■ Exercise instructions
Reproduce each of the following lines exactly as it appears, leaving out the pictures.

----- Source material -----

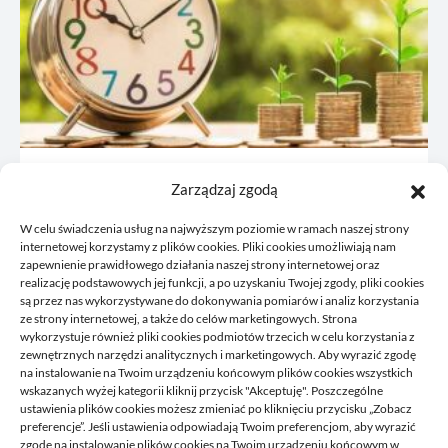
JDG: co omówić z księgową przed
Zarządzaj zgodą
rejestracją
W celu świadczenia usług na najwyższym poziomie w ramach naszej strony
21/06/2026
internetowej korzystamy z plików cookies. Pliki cookies umożliwiają nam
zapewnienie prawidłowego działania naszej strony internetowej oraz
realizację podstawowych jej funkcji, a po uzyskaniu Twojej zgody, pliki cookies
są przez nas wykorzystywane do dokonywania pomiarów i analiz korzystania
ze strony internetowej, a także do celów marketingowych. Strona
wykorzystuje również pliki cookies podmiotów trzecich w celu korzystania z
zewnętrznych narzędzi analitycznych i marketingowych. Aby wyrazić zgodę
na instalowanie na Twoim urządzeniu końcowym plików cookies wszystkich
wskazanych wyżej kategorii kliknij przycisk "Akceptuję". Poszczególne
DELPHINIUS
ustawienia plików cookies możesz zmieniać po kliknięciu przycisku „Zobacz
preferencje”. Jeśli ustawienia odpowiadają Twoim preferencjom, aby wyrazić
zgodę na instalowanie plików cookies na Twoim urządzeniu końcowym w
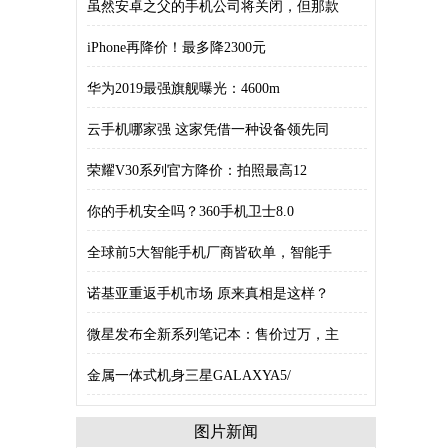
虽然安卓之父的手机公司将关闭，但那款
iPhone再降价！最多降2300元
华为2019最强旗舰曝光：4600m
云手机哪家强 这家凭借一种设备领先同
荣耀V30系列官方降价：拍照最高12
你的手机安全吗？360手机卫士8.0
全球前5大智能手机厂商皆砍单，智能手
诺基亚重返手机市场 原来真相是这样？
微星发布全新系列笔记本：售价过万，主
金属一体式机身三星GALAXYA5/
图片新闻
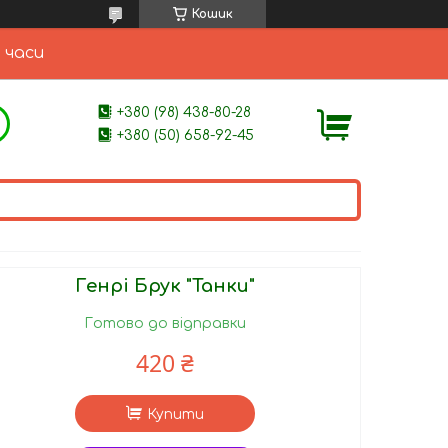
Кошик
 часи
+380 (98) 438-80-28
+380 (50) 658-92-45
Генрі Брук "Танки"
Готово до відправки
420 ₴
Купити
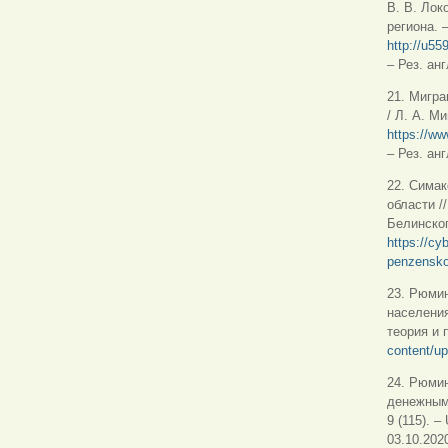
В. В. Лок
региона. 
http://u55
– Рез. анг
21. Мигра
/ Л. А. М
https://ww
– Рез. анг
22. Симак
области /
Белинског
https://cy
penzensko
23. Рюмин
населения
теория и 
content/u
24. Рюмин
денежными
9 (115). –
03.10.2020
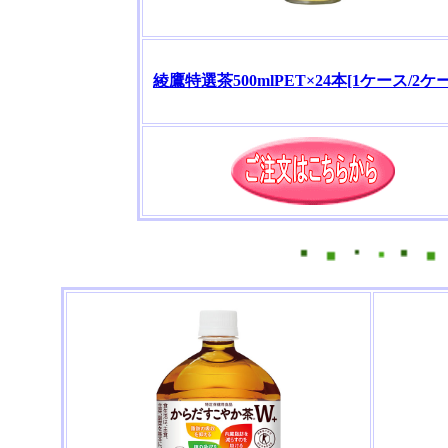
綾鷹特選茶500mlPET×24本[1ケース/2ケ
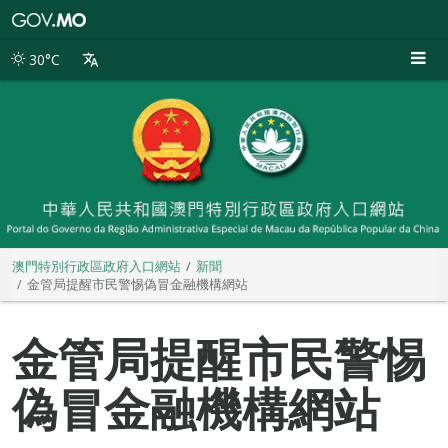
澳
門
特
30°C
別
行
政
區
政
府
入
口
網
站
澳門特別行政區政府入口網站
新聞
金管局提醒市民警惕偽冒金融機構網站
金管局提醒市民警惕
偽冒金融機構網站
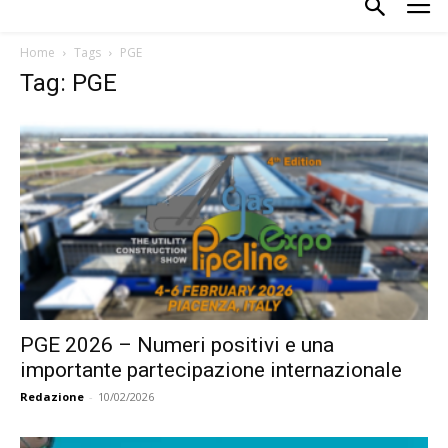
Home
Tags
PGE
Tag: PGE
PGE 2026 – Numeri positivi e una
importante partecipazione internazionale
Redazione
-
10/02/2026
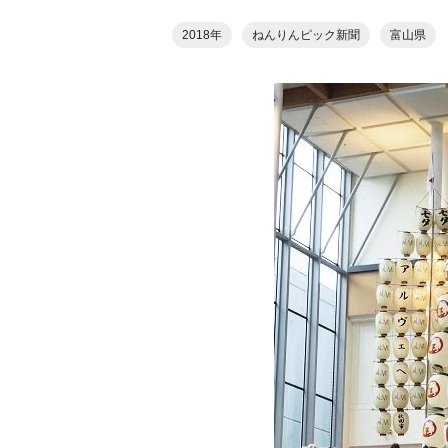
2018年
ねんりんピック新聞
富山県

-----

■ Result for this task
JDG: co omówić z księgową przed
Zarządzaj zgodą
rejestracją
W celu świadczenia usług na najwyższym poziomie w ramach naszej strony
21/06/2026
internetowej korzystamy z plików cookies. Pliki cookies umożliwiają nam
zapewnienie prawidłowego działania naszej strony internetowej oraz
realizację podstawowych jej funkcji, a po uzyskaniu Twojej zgody, pliki cookies
są przez nas wykorzystywane do dokonywania pomiarów i analiz korzystania
ze strony internetowej, a także do celów marketingowych. Strona
wykorzystuje również pliki cookies podmiotów trzecich w celu korzystania z
zewnętrznych narzędzi analitycznych i marketingowych. Aby wyrazić zgodę
na instalowanie na Twoim urządzeniu końcowym plików cookies wszystkich
wskazanych wyżej kategorii kliknij przycisk "Akceptuję". Poszczególne
DELPHINIUS
ustawienia plików cookies możesz zmieniać po kliknięciu przycisku „Zobacz
preferencje”. Jeśli ustawienia odpowiadają Twoim preferencjom, aby wyrazić
zgodę na instalowanie plików cookies na Twoim urządzeniu końcowym w
虽然安卓之父的手机公司将关闭，但那款
iPhone再降价！最多降2300元
华为2019最强旗舰曝光：4600m
云手机哪家强 这家凭借一种设备领先同
荣耀V30系列官方降价：拍照最高12
你的手机安全吗？360手机卫士8.0
全球前5大智能手机厂商皆砍单，智能手
诺基亚重返手机市场 原来真相是这样？
微星发布全新系列笔记本：售价过万，主
金属一体式机身三星GALAXYA5/
图片新闻
Кошик
 часи
+380 (98) 438-80-28
+380 (50) 658-92-45
Генрі Брук "Танки"
Готово до відправки
420 ₴
Купити
В. В. Лок
региона. 
http://u55
– Рез. анг
21. Мигра
/ Л. А. М
https://ww
– Рез. анг
22. Симак
области /
Белинског
https://cy
penzensko
23. Рюмин
населения
теория и 
content/u
24. Рюмин
денежными
9 (115). –
03.10.2020
綾鷹特選茶500mlPET×24本[1ケース/2ケ
澳
門
特
30°C
別
行
政
區
政
府
入
口
網
站
澳門特別行政區政府入口網站
新聞
金管局提醒市民警惕偽冒金融機構網站
金管局提醒市民警惕
偽冒金融機構網站
Home
Tags
PGE
Tag: PGE
PGE 2026 – Numeri positivi e una
importante partecipazione internazionale
Redazione
-
10/02/2026
2018年
ねんりんピック新聞
富山県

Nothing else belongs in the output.